How does aluminium foil help in boosting WiFi speed?

Researchers at Dartmouth University have found that a 3D printed shape covered in aluminum foil can improve wireless range and increase Wi-Fi security. The project, which appeared on Eurekalert, involves placing a reflector on and around a Wi-Fi router’s antennae to shape the beam, increasing range and preventing it from passing through to unwanted spaces.
“With a simple investment of about $35 and specifying coverage requirements, a wireless reflector can be custom-built to outperform antennae that cost thousands of dollars,” said Xia Zhou, a Dartmouth assistant professor.
In their paper, Zhou and her colleagues tested multiple styles of directional antennas and also tested an “anecdotal” solution that involved sticking a soda can behind a router to shape the radio waves towards a target. After a few iterations, they were able to create specific shapes to increase Wi-Fi reception in specific rooms. They then created a program called WiPrint that 3D prints the exact shape needed to form the beams for better coverage and security. Once printed all you have to do is cover them in aluminum foil.
The team found that their reflectors could accurately shape Wi-Fi beams to avoid some spaces and favor others, thereby increasing security and coverage. For example, you could shape your beam to avoid going out a window into the street but be stronger in a room nearby.

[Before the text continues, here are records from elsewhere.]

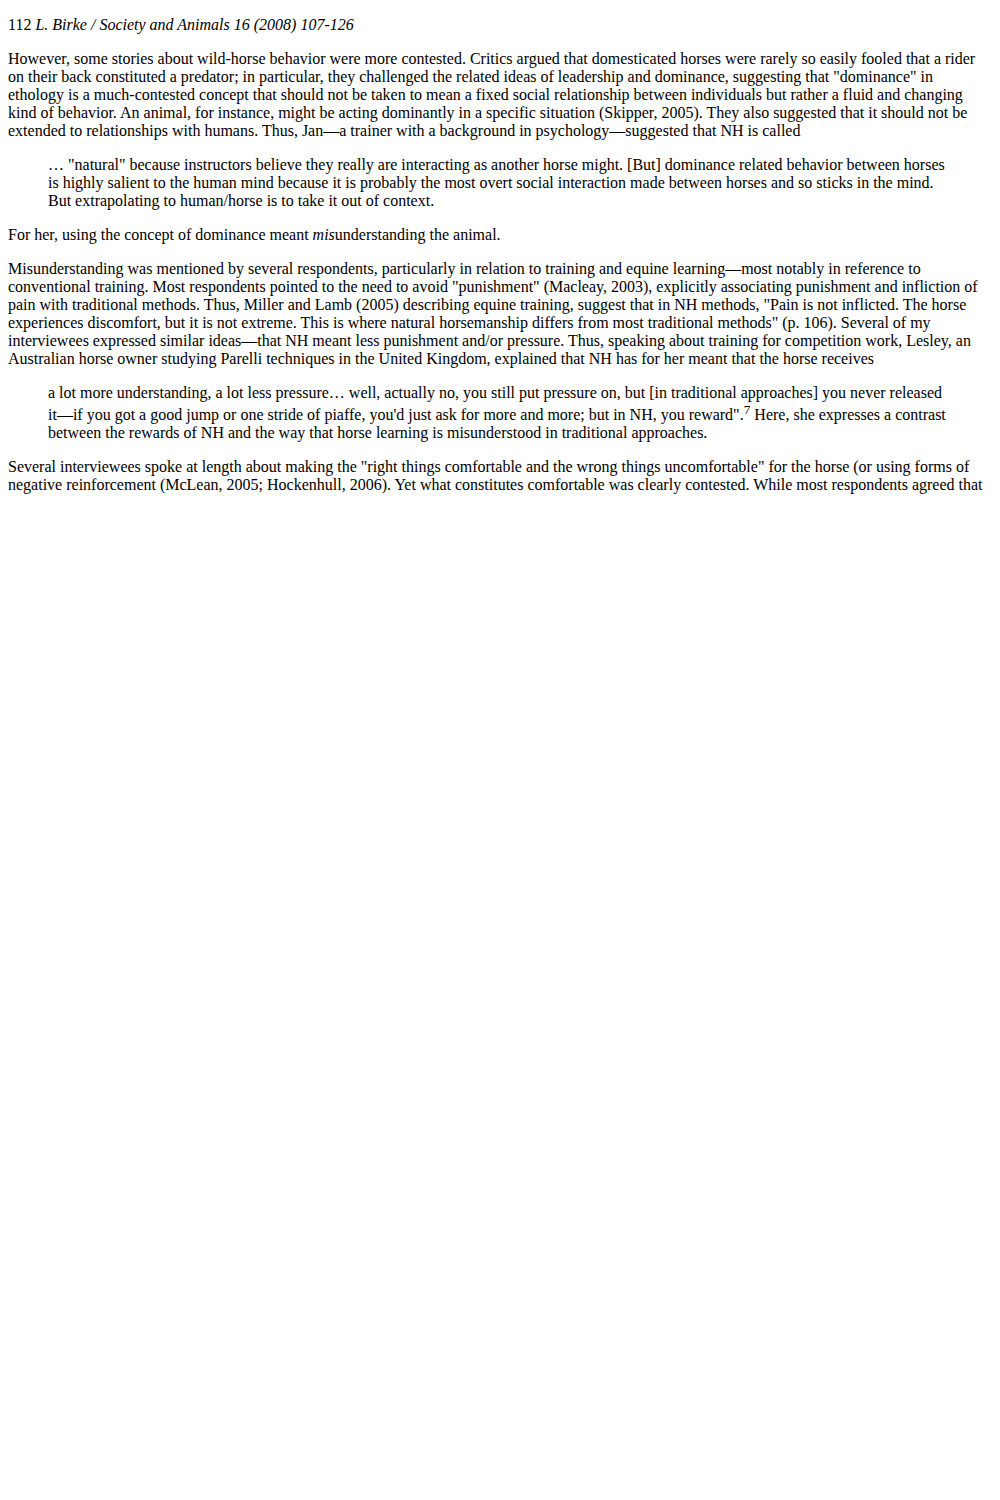112 L. Birke / Society and Animals 16 (2008) 107-126
However, some stories about wild-horse behavior were more contested. Critics argued that domesticated horses were rarely so easily fooled that a rider on their back constituted a predator; in particular, they challenged the related ideas of leadership and dominance, suggesting that "dominance" in ethology is a much-contested concept that should not be taken to mean a fixed social relationship between individuals but rather a fluid and changing kind of behavior. An animal, for instance, might be acting dominantly in a specific situation (Skipper, 2005). They also suggested that it should not be extended to relationships with humans. Thus, Jan—a trainer with a background in psychology—suggested that NH is called
… "natural" because instructors believe they really are interacting as another horse might. [But] dominance related behavior between horses is highly salient to the human mind because it is probably the most overt social interaction made between horses and so sticks in the mind. But extrapolating to human/horse is to take it out of context.
For her, using the concept of dominance meant misunderstanding the animal.
Misunderstanding was mentioned by several respondents, particularly in relation to training and equine learning—most notably in reference to conventional training. Most respondents pointed to the need to avoid "punishment" (Macleay, 2003), explicitly associating punishment and infliction of pain with traditional methods. Thus, Miller and Lamb (2005) describing equine training, suggest that in NH methods, "Pain is not inflicted. The horse experiences discomfort, but it is not extreme. This is where natural horsemanship differs from most traditional methods" (p. 106). Several of my interviewees expressed similar ideas—that NH meant less punishment and/or pressure. Thus, speaking about training for competition work, Lesley, an Australian horse owner studying Parelli techniques in the United Kingdom, explained that NH has for her meant that the horse receives
a lot more understanding, a lot less pressure… well, actually no, you still put pressure on, but [in traditional approaches] you never released it—if you got a good jump or one stride of piaffe, you'd just ask for more and more; but in NH, you reward".7 Here, she expresses a contrast between the rewards of NH and the way that horse learning is misunderstood in traditional approaches.
Several interviewees spoke at length about making the "right things comfortable and the wrong things uncomfortable" for the horse (or using forms of negative reinforcement (McLean, 2005; Hockenhull, 2006). Yet what constitutes comfortable was clearly contested. While most respondents agreed that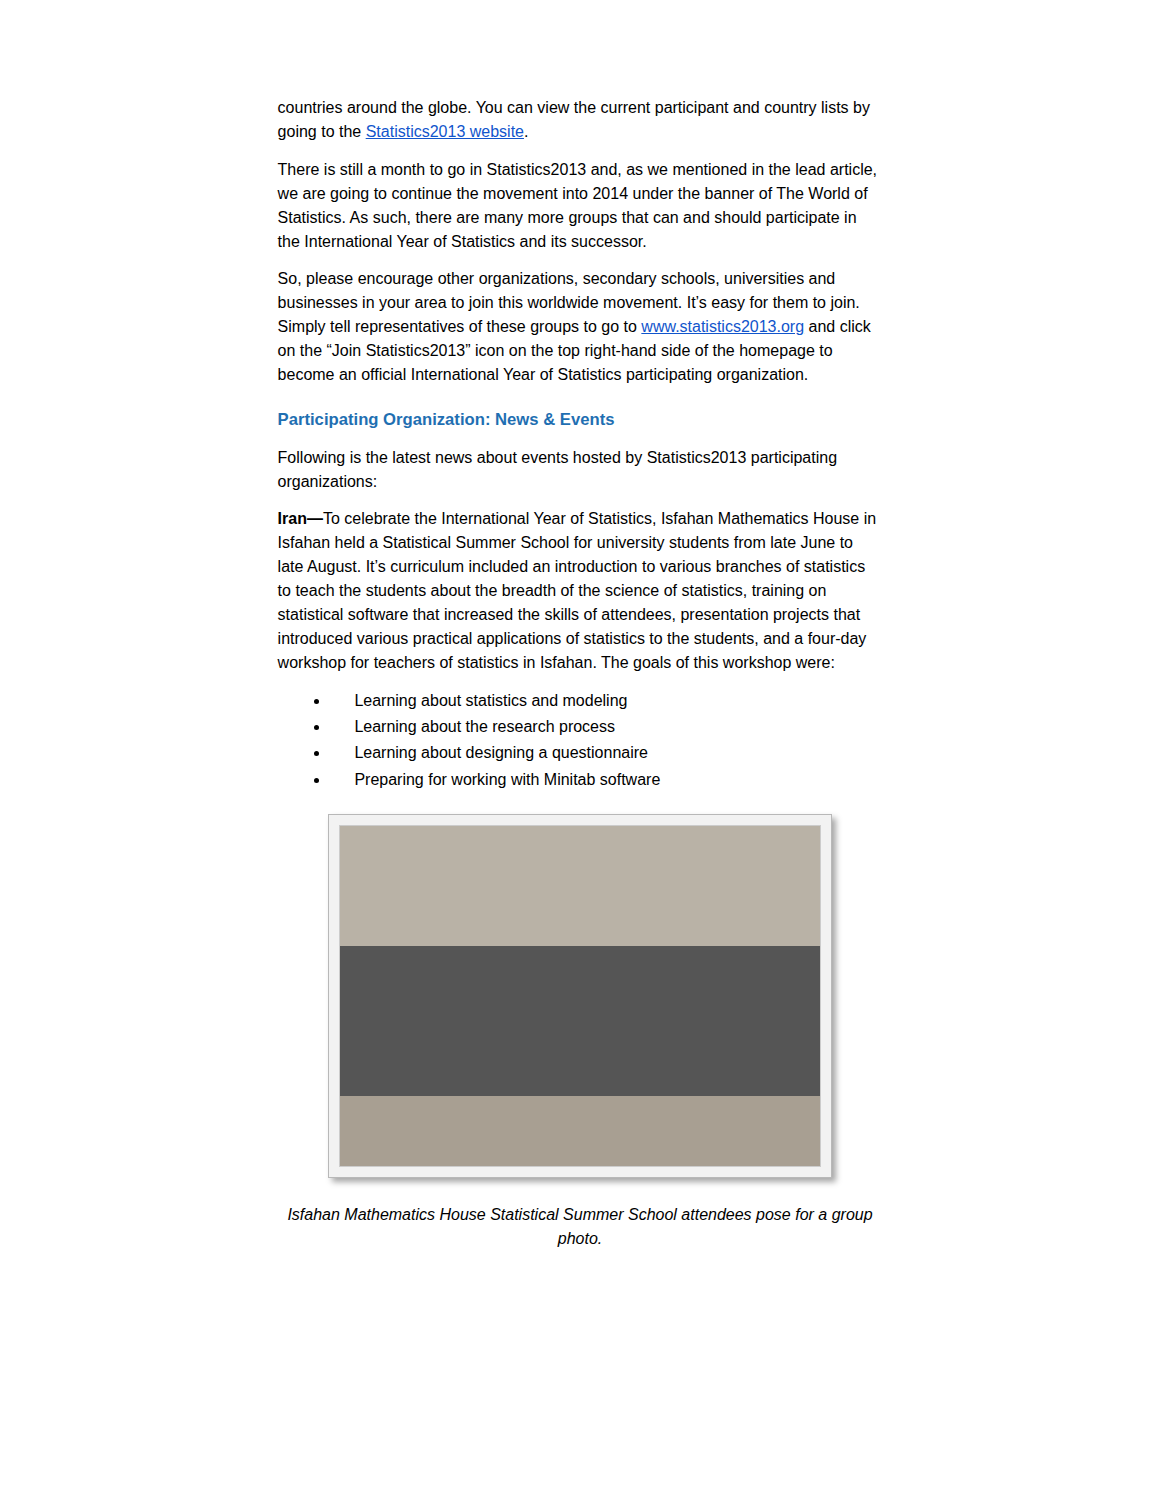countries around the globe. You can view the current participant and country lists by going to the Statistics2013 website.
There is still a month to go in Statistics2013 and, as we mentioned in the lead article, we are going to continue the movement into 2014 under the banner of The World of Statistics. As such, there are many more groups that can and should participate in the International Year of Statistics and its successor.
So, please encourage other organizations, secondary schools, universities and businesses in your area to join this worldwide movement. It’s easy for them to join. Simply tell representatives of these groups to go to www.statistics2013.org and click on the “Join Statistics2013” icon on the top right-hand side of the homepage to become an official International Year of Statistics participating organization.
Participating Organization: News & Events
Following is the latest news about events hosted by Statistics2013 participating organizations:
Iran—To celebrate the International Year of Statistics, Isfahan Mathematics House in Isfahan held a Statistical Summer School for university students from late June to late August. It’s curriculum included an introduction to various branches of statistics to teach the students about the breadth of the science of statistics, training on statistical software that increased the skills of attendees, presentation projects that introduced various practical applications of statistics to the students, and a four-day workshop for teachers of statistics in Isfahan. The goals of this workshop were:
Learning about statistics and modeling
Learning about the research process
Learning about designing a questionnaire
Preparing for working with Minitab software
Isfahan Mathematics House Statistical Summer School attendees pose for a group photo.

They haven’t yet released the software but rest assured that your grandpa was right: aluminum foil and antennas do mix.
Abstract
Judicious control of indoor wireless coverage is crucial in built environments. It enhances signal reception, reduces harmful interference, and raises the barrier for malicious attackers. Existing methods are either costly, vulnerable to attacks, or hard to configure. We present a low-cost, secure, and easy-to-configure approach that uses an easily-accessible, 3D-fabricated reflector to customize wireless coverage. With input on coarse-grained environment setting and preferred coverage (e.g., areas with signals to be strengthened or weakened), the system computes an optimized reflector shape tailored to the given environment. The user simply 3D prints the reflector and places it around a Wi-Fi access point to realize the target coverage. We conduct experiments to examine the efficacy and limits of optimized reflectors in different indoor settings. Results show that optimized reflectors coexist with a variety of Wi-Fi APs and correctly weaken or enhance signals in target areas by up to 10 or 6 dB, resulting to throughput changes by up to -63.3% or 55.1%.